REQUEST> Determine how many lines in the records contain the string "Questions", treating uppercase and lowercase as different. State only the number.

DATA TO EXAMINE>
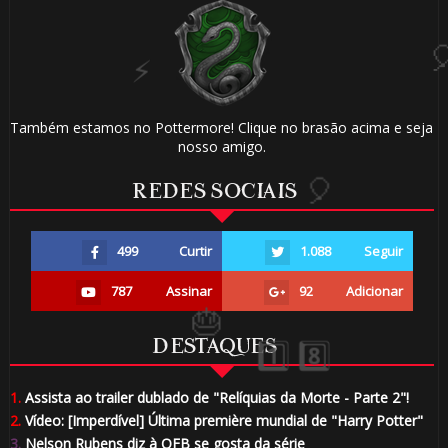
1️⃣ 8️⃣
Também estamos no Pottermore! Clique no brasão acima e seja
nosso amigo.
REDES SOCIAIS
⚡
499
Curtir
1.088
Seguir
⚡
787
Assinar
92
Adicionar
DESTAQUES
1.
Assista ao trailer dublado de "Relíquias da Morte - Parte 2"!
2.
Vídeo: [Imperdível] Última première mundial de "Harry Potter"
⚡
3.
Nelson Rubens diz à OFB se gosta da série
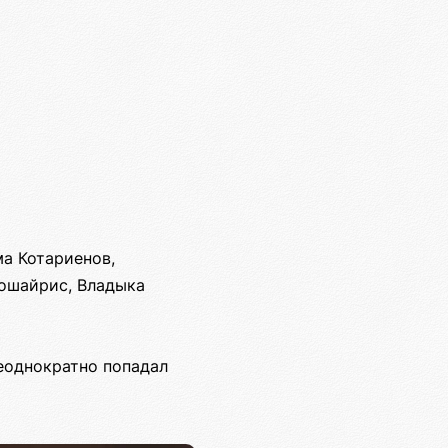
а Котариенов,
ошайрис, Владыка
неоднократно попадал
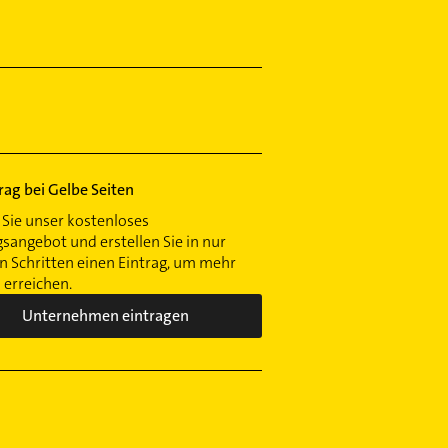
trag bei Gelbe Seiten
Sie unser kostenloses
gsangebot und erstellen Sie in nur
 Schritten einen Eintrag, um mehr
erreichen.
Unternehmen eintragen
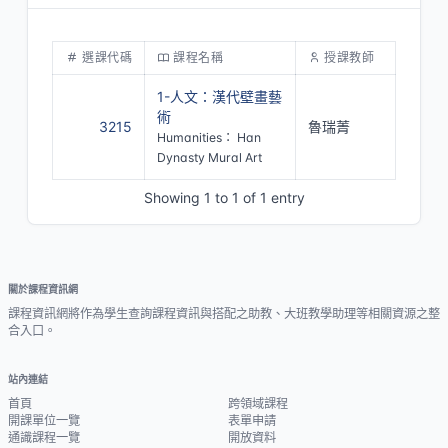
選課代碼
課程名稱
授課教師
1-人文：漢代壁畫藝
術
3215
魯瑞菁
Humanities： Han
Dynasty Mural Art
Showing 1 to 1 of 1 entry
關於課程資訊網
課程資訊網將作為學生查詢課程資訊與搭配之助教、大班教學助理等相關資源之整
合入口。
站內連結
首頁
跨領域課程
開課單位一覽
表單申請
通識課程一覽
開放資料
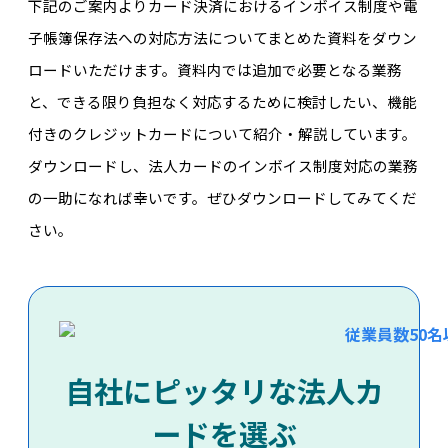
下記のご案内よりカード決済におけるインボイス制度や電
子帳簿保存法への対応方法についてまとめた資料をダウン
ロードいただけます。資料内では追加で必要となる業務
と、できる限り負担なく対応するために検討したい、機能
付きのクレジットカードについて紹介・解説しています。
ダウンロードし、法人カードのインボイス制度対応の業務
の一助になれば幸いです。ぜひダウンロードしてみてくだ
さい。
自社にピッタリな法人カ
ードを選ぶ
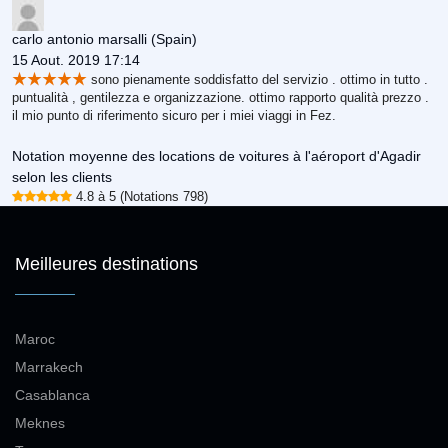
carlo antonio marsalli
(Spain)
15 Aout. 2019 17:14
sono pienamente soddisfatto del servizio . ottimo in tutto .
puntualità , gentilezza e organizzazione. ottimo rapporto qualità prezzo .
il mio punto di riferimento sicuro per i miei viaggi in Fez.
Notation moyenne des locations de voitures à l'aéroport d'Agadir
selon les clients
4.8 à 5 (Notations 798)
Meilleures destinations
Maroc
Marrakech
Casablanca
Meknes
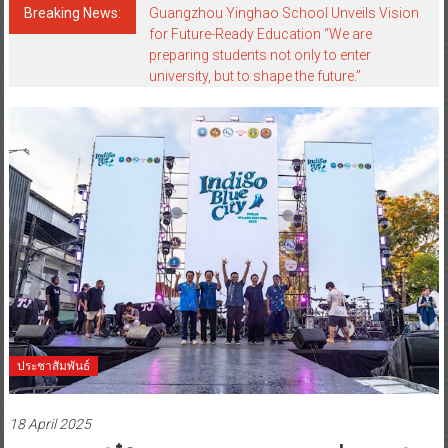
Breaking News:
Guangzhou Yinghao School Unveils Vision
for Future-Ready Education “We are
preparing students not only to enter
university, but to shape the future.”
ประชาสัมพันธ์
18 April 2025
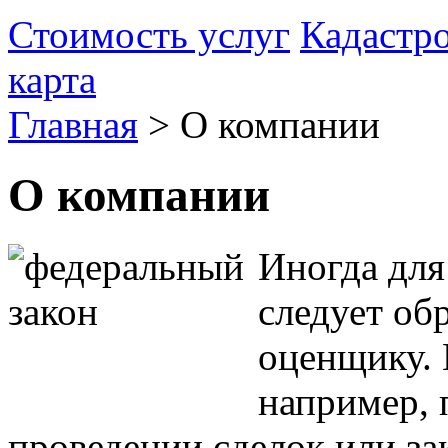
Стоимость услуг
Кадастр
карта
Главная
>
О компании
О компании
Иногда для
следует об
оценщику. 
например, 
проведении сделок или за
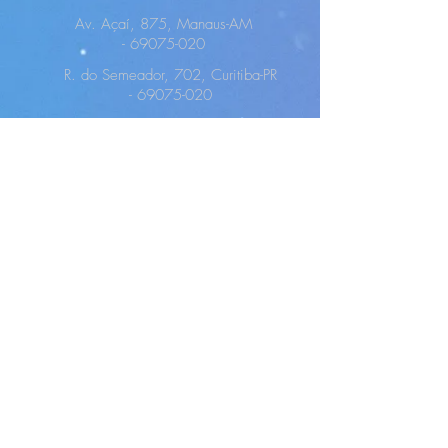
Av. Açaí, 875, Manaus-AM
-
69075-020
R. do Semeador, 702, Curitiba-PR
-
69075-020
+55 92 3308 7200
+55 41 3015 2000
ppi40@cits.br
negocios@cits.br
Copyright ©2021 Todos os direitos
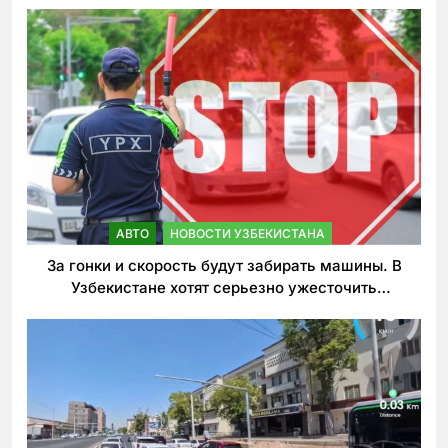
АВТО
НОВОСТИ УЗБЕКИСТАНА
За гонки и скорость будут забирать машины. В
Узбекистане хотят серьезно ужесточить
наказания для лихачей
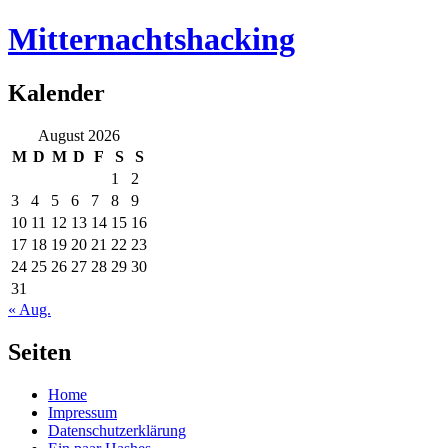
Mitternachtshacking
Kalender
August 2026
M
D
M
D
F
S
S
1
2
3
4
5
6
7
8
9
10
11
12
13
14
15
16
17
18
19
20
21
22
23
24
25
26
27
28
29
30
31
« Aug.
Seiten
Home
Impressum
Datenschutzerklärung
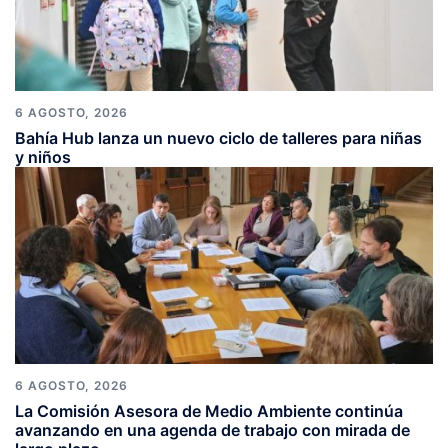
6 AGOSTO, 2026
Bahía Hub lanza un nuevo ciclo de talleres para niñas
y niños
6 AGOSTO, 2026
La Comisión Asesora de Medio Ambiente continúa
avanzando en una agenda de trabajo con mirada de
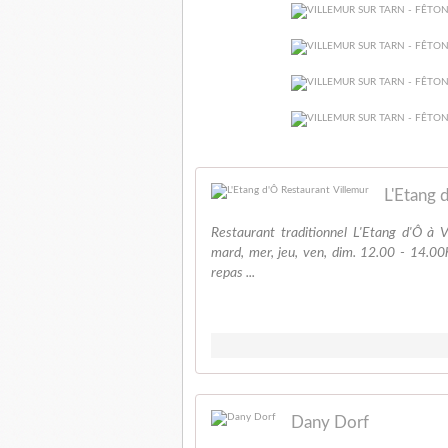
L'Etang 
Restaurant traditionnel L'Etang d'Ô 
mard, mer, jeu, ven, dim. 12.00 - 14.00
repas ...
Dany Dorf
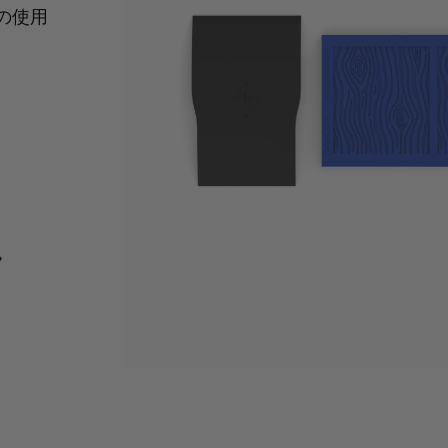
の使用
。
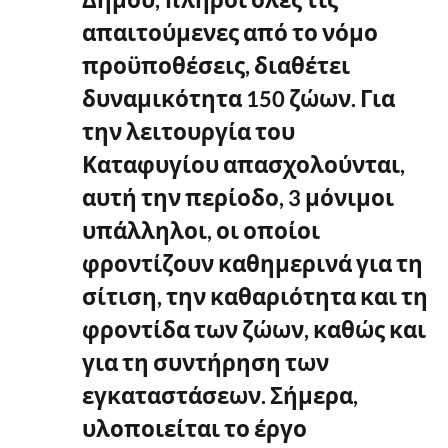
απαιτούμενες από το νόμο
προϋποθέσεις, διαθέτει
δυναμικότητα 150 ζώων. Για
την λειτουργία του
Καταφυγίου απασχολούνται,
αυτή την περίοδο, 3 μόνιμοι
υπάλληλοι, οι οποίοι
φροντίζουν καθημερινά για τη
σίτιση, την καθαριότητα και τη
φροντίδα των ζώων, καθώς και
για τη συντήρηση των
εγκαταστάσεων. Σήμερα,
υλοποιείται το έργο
...
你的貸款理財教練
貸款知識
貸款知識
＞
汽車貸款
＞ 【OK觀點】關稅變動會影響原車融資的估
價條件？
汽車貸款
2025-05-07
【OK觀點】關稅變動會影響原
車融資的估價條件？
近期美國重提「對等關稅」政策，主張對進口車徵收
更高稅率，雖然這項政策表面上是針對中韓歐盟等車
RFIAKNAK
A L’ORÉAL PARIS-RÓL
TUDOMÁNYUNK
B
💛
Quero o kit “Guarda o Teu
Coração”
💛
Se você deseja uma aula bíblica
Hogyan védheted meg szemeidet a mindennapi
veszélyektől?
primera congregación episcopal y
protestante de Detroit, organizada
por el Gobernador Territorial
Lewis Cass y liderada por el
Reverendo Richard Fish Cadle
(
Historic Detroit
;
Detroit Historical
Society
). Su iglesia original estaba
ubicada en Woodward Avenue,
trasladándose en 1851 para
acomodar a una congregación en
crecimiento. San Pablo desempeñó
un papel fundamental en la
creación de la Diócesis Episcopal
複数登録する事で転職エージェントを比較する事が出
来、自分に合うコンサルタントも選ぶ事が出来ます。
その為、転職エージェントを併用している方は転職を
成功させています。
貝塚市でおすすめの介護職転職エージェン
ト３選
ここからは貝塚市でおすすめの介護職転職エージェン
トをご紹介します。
---
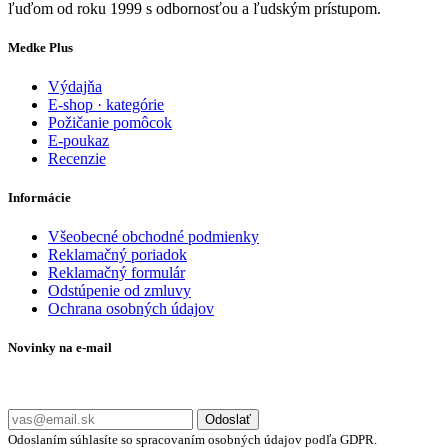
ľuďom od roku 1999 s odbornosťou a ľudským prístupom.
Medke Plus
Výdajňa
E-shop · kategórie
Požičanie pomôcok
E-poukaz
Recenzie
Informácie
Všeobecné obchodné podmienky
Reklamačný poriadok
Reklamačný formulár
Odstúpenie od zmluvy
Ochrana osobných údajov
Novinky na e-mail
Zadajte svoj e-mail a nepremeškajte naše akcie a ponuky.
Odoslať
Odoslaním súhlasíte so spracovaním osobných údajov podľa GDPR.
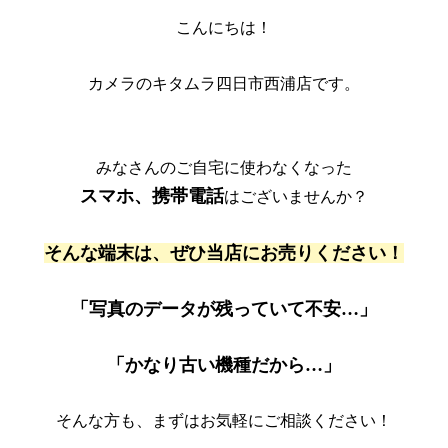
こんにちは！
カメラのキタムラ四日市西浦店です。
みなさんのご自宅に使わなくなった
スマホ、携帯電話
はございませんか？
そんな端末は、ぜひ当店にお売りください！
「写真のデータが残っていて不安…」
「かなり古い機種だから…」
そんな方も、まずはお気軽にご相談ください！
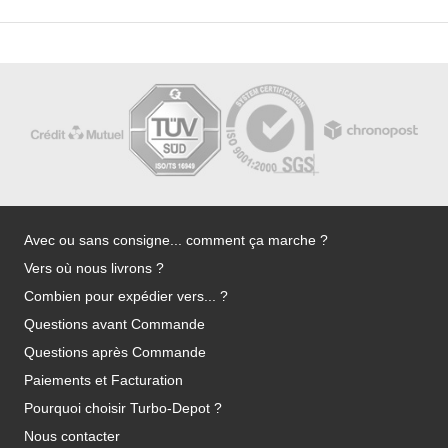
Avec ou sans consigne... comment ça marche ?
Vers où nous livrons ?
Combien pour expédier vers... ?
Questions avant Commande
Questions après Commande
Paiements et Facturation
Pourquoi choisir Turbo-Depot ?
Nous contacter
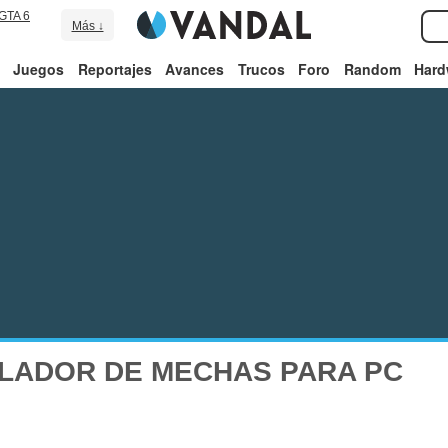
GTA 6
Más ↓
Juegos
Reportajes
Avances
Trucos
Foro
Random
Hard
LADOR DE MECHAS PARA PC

ANSWER AREA> 2